Formally, a graph is a pair of sets (V, E), where V is the set of vertices and Eis the set of edges, connecting the pairs of vertices. Take a look at the following graph.

Figure 1: Graph

In the above graph,

V = {a, b, c, d, e}

E = {ab, ac, bd, cd, de}

## Graph Data Structure

Mathematical graphs can be represented in data structure. We can represent a graph using an array of vertices and a two-dimensional array of edges. Before we proceed further, let's familiarize ourselves with some important terms −

Vertex − Each node of the graph is represented as a vertex. In the following example, the labeled circle represents vertices. Thus, A to G are vertices. We can represent them using an array as shown in the following image. Here A can be identified by index 0. B can be identified using index 1 and so on.

Edge − Edge represents a path between two vertices or a line between two vertices. In the following example, the lines from A to B, B to C, and so on represents edges. We can use a two-dimensional array to represent an array as shown in the following image. Here AB can be represented as 1 at row 0, column 1, BC as 1 at row 1, column 2 and so on, keeping other combinations as 0.

Adjacency − Two node or vertices are adjacent if they are connected to each other through an edge. In the following example, B is adjacent to A, C is adjacent to B, and so on.

Path − Path represents a sequence of edges between the two vertices. In the following example, ABCD represents a path from A to D.

Figure 2: Sample Graph

### Depth-First-Search (DFS)

Depth First Search (DFS) algorithm traverses a graph in a depth ward motion and uses a stack to remember to get the next vertex to start a search, when a dead end occurs in any iteration.

Figure 3: DFS

As in the example given above, DFS algorithm traverses from S to A to D to G to E to B first, then to F and lastly to C. It employs the following rules.

Rule 1 − Visit the adjacent unvisited vertex. Mark it as visited. Display it. Push it in a stack.

Rule 2 − If no adjacent vertex is found, pop up a vertex from the stack. (It will pop up all the vertices from the stack, which do not have adjacent vertices.)

Rule 3 − Repeat Rule 1 and Rule 2 until the stack is empty.

As C does not have any unvisited adjacent node so we keep popping the stack until we find a node that has an unvisited adjacent node. In this case, there's none and we keep popping until the stack is empty.

### Breadth-First-Search (DFS)

Breadth First Search (BFS) algorithm traverses a graph in a breadth ward motion and uses a queue to remember to get the next vertex to start a search, when a dead end occurs in any iteration.

Figure 4: BFS

As in the example given above, BFS algorithm traverses from A to B to E to F first then to C and G lastly to D. It employs the following rules.

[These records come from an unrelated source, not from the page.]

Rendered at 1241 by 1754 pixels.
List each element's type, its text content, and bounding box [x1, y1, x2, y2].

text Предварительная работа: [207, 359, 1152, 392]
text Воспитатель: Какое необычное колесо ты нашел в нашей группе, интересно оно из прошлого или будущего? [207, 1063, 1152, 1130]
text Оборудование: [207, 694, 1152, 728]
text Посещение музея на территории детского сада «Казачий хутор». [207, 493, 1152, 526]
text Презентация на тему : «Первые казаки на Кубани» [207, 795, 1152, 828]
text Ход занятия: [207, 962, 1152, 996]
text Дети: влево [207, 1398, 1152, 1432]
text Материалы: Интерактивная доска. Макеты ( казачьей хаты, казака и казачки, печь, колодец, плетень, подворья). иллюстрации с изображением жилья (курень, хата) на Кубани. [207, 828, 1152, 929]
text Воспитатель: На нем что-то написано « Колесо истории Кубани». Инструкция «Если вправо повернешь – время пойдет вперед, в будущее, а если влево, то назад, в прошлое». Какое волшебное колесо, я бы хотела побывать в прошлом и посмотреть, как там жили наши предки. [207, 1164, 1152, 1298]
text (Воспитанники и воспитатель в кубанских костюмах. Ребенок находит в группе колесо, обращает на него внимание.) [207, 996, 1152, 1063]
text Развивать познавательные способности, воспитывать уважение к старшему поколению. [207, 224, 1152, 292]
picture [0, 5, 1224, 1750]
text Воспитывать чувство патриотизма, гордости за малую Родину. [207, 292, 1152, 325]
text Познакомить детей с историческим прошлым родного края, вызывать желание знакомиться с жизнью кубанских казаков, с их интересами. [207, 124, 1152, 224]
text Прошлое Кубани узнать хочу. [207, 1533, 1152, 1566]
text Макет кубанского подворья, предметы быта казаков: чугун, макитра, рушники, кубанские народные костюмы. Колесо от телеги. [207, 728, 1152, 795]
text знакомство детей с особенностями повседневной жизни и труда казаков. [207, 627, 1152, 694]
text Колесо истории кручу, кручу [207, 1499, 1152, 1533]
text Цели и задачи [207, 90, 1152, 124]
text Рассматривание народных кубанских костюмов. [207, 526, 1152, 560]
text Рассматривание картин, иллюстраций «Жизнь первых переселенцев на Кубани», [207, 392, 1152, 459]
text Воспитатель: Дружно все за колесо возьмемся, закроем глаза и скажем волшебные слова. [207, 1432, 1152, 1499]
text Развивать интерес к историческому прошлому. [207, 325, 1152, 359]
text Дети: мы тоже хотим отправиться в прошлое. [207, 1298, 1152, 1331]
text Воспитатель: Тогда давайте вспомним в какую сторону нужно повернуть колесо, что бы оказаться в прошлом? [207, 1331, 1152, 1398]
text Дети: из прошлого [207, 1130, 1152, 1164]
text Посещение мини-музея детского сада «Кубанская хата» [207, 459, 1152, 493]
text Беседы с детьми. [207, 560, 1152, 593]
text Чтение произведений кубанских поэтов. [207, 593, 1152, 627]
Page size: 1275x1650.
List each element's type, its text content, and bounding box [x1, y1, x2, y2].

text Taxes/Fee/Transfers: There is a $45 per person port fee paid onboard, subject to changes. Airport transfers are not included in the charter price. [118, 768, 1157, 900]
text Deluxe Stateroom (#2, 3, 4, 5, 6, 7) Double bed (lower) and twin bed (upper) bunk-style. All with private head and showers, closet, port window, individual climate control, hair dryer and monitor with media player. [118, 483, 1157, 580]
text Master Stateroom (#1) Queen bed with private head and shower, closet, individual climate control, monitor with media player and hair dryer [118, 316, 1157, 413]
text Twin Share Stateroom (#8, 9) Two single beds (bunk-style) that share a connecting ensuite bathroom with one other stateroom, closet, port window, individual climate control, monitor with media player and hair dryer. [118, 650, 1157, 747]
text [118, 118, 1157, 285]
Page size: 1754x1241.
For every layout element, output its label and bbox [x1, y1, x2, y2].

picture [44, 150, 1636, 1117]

Rule 1 − Visit the adjacent unvisited vertex. Mark it as visited. Display it. Insert it in a queue.

Rule 2 − If no adjacent vertex is found, remove the first vertex from the queue.

Rule 3 − Repeat Rule 1 and Rule 2 until the queue is empty.

At this stage, we are left with no unmarked (unvisited) nodes. But as per the algorithm we keep on de-queuing in order to get all unvisited nodes. When the queue gets emptied, the program is over.